Home | Volume 34 | Article number 119

Original article

Un syndrome d’insuffisance hépatocellulaire révélant une leucémie à grands lymphocytes granuleux type T: à propos d’un cas marocain et revue de la littérature

Un syndrome d’insuffisance hépatocellulaire révélant une leucémie à grands lymphocytes granuleux type T: à propos d’un cas marocain et revue de la littérature

Hepatocellular failure revealing T-cell large granular lymphocyte leukemia: Morocco case study and literature review

Amine Benmoussa1,&, Leila Oussaih1, Illias Tazi1

 

1Service d'Hématologie CHU Mohammed VI, Marrakech, Maroc

 

 

&Auteur correspondant
Amine Benmoussa, Service d'Hématologie CHU Mohammed VI, Marrakech, Maroc

 

 

Résumé

Introduction: La leucémie à grands lymphocytes granuleux type T (T-LGL) fait partie des hémopathies lymphoïdes à cellules T/NK (natural killer) matures dans la dernière classification de l'organisation mondiale de santé (OMS) 2016. La T-LGL est caractérisée par un phénotype T CD3+ et un réarrangement du gène TCR (récepteur de lymphocyte T). C'est une entité rare qui s'observe essentiellement en occident. Nous rapportons le cas d'un patient de 60 ans, d'origine marocaine, qui présente depuis 1 mois un ictère généralisé avec des pétéchies diffuses et altération de l'état général, l'examen clinique initial objective une ascite de moyenne abondance et hépatosplénomégalie, l'examen paraclinique montre des signes biologiques d'insuffisance hépatocellulaire avec une neutropénie et thrombopénie. Le diagnostic de la T-LGL est retenu par l'étude cytologique et immunophénotyique du sang médullaire ainsi que la détection de réarrangement de TCR à la biologie moléculaire.
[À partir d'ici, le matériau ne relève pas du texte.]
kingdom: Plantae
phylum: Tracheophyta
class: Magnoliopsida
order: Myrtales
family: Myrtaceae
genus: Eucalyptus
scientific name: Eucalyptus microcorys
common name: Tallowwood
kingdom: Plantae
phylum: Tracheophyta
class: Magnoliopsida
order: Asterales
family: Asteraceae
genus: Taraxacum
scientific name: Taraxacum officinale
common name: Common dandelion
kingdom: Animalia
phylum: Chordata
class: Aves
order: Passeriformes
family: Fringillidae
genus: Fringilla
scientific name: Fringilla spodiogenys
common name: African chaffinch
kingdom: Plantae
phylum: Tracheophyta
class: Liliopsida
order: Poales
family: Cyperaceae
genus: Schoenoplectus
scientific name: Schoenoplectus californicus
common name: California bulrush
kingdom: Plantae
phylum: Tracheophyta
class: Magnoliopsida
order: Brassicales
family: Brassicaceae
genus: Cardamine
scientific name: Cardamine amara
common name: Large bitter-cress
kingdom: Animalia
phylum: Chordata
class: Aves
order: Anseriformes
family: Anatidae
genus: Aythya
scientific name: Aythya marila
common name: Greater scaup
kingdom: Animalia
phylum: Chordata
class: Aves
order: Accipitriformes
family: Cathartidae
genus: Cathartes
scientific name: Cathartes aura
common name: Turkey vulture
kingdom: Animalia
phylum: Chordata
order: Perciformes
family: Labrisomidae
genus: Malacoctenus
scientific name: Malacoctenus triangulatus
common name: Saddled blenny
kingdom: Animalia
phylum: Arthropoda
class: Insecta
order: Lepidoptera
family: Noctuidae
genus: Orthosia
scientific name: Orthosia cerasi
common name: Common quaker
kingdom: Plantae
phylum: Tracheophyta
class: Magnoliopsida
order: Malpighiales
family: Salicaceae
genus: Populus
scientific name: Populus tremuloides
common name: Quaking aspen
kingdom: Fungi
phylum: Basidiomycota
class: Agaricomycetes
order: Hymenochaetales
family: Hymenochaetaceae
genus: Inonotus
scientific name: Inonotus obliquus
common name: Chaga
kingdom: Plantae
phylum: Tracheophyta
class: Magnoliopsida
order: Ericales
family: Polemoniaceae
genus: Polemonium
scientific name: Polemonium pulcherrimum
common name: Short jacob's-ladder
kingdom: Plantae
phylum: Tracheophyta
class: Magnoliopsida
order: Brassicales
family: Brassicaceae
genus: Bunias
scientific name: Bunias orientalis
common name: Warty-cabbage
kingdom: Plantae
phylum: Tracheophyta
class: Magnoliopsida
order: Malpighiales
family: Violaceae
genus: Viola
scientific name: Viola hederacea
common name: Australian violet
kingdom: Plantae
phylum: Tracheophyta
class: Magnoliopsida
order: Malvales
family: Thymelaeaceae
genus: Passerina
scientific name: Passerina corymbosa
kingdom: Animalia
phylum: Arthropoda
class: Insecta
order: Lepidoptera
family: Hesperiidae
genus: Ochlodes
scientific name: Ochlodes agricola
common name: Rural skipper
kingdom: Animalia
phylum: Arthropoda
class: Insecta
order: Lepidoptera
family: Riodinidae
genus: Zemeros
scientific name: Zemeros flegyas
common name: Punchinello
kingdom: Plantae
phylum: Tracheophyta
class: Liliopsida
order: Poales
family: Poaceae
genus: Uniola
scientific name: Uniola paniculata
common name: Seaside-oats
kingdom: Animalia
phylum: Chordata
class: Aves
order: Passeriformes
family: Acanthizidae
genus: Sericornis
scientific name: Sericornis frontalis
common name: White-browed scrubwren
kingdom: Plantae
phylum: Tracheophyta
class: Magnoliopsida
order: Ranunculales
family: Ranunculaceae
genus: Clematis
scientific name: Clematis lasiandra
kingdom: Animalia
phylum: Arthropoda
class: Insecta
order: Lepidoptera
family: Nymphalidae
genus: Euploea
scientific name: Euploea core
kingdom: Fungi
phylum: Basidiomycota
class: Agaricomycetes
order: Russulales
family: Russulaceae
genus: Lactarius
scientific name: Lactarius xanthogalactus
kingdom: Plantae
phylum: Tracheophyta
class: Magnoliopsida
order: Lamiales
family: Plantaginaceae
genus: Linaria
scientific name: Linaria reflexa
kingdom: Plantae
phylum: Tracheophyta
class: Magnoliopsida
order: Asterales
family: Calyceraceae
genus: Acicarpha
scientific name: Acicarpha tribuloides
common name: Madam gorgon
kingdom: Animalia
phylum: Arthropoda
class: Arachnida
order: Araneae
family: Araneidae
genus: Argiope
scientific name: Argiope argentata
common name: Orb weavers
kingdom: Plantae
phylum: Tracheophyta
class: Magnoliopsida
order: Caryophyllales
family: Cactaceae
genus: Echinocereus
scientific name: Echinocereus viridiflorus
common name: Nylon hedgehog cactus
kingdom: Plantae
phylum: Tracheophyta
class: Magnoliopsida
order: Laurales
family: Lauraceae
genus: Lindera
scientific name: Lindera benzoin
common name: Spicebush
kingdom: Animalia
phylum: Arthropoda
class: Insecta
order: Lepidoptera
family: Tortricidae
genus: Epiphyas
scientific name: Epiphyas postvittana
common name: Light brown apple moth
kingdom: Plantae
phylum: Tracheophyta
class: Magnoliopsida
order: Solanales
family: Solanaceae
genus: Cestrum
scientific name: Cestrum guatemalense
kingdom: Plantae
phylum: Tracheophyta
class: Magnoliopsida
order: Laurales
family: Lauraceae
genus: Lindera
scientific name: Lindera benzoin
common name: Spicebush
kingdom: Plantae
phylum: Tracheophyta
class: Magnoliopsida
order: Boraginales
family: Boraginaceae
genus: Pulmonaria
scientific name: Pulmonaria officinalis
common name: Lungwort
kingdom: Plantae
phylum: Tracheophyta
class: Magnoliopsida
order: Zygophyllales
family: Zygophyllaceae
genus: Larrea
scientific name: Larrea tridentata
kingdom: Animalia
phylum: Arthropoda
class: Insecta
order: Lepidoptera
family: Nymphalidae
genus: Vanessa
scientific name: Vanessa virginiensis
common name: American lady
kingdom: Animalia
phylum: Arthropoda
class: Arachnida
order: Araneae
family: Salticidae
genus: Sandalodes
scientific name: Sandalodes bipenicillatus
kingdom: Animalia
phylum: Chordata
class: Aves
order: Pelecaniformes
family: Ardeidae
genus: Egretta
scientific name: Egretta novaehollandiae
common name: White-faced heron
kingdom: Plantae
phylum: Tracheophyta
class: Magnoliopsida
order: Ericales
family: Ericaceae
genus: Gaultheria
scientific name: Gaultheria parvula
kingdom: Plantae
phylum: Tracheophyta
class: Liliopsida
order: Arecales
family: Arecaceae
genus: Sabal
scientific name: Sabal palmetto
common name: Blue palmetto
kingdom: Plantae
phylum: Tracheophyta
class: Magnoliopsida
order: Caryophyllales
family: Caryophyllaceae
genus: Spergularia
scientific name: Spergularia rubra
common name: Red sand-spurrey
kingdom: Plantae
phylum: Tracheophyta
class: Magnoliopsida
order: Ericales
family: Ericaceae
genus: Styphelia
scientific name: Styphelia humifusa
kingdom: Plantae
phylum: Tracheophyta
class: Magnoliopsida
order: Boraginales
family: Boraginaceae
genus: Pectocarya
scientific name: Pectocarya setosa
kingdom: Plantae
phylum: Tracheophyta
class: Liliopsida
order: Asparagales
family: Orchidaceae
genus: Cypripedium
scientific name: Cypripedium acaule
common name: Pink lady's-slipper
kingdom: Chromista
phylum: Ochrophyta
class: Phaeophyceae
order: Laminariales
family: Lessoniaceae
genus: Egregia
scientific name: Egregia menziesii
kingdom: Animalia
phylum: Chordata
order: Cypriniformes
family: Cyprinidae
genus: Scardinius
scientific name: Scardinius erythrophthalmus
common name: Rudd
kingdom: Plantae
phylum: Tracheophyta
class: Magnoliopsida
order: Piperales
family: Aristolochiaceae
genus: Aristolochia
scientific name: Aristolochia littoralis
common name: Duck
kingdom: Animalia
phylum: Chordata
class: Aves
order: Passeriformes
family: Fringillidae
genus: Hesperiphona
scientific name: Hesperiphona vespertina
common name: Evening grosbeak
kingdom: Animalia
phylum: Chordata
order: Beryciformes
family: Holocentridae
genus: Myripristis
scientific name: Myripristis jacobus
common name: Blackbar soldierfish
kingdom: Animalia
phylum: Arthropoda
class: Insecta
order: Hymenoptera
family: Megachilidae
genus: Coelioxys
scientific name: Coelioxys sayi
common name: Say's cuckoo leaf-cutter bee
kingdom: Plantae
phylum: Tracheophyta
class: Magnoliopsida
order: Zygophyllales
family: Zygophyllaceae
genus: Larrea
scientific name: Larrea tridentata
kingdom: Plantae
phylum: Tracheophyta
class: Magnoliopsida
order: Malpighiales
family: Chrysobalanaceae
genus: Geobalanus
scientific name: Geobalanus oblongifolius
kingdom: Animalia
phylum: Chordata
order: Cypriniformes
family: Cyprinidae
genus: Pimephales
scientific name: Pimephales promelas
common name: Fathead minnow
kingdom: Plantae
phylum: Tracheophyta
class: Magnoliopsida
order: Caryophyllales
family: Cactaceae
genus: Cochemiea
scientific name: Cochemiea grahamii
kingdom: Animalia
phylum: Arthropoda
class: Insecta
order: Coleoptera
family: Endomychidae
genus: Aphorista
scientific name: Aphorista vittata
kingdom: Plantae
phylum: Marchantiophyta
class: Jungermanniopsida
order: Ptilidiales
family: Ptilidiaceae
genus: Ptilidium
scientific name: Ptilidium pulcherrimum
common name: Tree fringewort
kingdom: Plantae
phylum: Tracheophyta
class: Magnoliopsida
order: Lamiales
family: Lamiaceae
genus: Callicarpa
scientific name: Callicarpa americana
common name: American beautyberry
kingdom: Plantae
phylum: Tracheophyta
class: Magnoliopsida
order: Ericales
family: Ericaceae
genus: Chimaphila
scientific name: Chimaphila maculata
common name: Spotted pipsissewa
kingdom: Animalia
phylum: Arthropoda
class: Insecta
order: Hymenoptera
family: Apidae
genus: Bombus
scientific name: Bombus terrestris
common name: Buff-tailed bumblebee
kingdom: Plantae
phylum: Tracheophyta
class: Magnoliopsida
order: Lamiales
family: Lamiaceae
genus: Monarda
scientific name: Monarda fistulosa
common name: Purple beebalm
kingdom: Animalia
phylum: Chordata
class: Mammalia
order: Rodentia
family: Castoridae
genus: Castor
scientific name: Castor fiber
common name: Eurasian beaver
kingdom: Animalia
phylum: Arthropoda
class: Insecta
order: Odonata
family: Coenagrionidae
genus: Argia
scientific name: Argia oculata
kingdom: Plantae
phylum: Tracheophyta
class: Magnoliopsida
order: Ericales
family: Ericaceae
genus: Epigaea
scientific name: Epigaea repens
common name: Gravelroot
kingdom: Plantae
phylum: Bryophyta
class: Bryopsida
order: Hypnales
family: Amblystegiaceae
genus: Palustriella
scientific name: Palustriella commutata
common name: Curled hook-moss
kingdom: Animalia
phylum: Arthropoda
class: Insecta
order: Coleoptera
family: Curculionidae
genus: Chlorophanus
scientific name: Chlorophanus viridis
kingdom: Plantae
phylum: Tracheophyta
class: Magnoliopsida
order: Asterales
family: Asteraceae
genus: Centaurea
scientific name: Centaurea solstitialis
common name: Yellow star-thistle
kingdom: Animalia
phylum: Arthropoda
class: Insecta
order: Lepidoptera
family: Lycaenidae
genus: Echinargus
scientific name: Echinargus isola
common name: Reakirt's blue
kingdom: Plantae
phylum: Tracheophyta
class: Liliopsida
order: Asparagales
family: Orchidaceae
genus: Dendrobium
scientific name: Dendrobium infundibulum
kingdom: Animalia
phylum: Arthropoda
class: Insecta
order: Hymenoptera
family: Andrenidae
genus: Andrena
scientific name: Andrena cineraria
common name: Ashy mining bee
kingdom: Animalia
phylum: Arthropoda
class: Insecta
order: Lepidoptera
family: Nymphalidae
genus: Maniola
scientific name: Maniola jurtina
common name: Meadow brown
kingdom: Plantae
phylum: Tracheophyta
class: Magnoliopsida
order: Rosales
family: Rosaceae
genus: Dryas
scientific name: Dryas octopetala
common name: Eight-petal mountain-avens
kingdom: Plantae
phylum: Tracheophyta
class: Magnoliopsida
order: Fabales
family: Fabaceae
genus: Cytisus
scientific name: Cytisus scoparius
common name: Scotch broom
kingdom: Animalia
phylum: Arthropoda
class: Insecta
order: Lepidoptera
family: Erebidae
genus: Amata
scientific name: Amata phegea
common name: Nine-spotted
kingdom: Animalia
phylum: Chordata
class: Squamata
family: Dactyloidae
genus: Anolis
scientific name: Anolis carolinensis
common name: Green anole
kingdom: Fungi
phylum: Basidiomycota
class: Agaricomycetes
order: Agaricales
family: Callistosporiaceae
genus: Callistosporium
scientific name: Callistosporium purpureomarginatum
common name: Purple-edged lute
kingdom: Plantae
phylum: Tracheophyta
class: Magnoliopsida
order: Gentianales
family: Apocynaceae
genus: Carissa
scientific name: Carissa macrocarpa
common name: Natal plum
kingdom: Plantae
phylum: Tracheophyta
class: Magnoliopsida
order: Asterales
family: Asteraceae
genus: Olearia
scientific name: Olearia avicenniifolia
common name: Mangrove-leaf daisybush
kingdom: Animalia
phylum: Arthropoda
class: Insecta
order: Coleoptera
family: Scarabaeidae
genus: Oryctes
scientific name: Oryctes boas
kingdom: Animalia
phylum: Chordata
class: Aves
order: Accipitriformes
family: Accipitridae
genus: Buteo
Le patient est mis sous cyclophosphamide avec traitement symptomatique. L'évolution est fatale avec décès du patient 3 mois après le diagnostic par un choc septique sur un état de cachexie. La T-LGL est d'évolution très souvent indolente et son tableau clinique initial au diagnostic est généralement modéré et d'installation progressive et ce n'est pas le cas chez notre patient. Un syndrome d'insuffisance hépatocellulaire est exceptionnellement inaugural d'une leucémie à grands lymphocytes granuleux type T.


English abstract

In the last classification of the World Health Organization (WHO) 2016, T-cell large granular lymphocyte (LGL) leukemia is a type of mature natural killer T (NKT) cell lymphatic hematologic disease. T-LGL leukemia is characterized by CD3+ T-cell phenotype and TCR gene rearrangement (T lymphocyte receptor). It is a rare disease, mainly affecting people living in the Western world. We report the case of a 60-year old Moroccan patient presenting with 1-month history of generalized jaundice with diffuse petechiae and impaired general condition. Initial clinical examination showed ascites of average abundance and hepatosplenomegaly; paraclinical examination objectified hepatocellular failure with neutropenia and thrombocytopenia. The diagnosis of T-LGL was retained based on cytological and immunophenotypic study of bone marrow blood as well as on the detection of TCR rearrangement using molecular test. The patient received cyclophosphamide associated with symptomatic treatment. The patient died within three months of the diagnosis due to septic shock with cachexia. T-LGL often has an indolent behavior and initial clinical status at diagnosis is generally moderate, with progressive onset but that was not so for our patient. Hepatocellular failure exceptionally results in T-cell large granular lymphocyte (LGL) leukemia.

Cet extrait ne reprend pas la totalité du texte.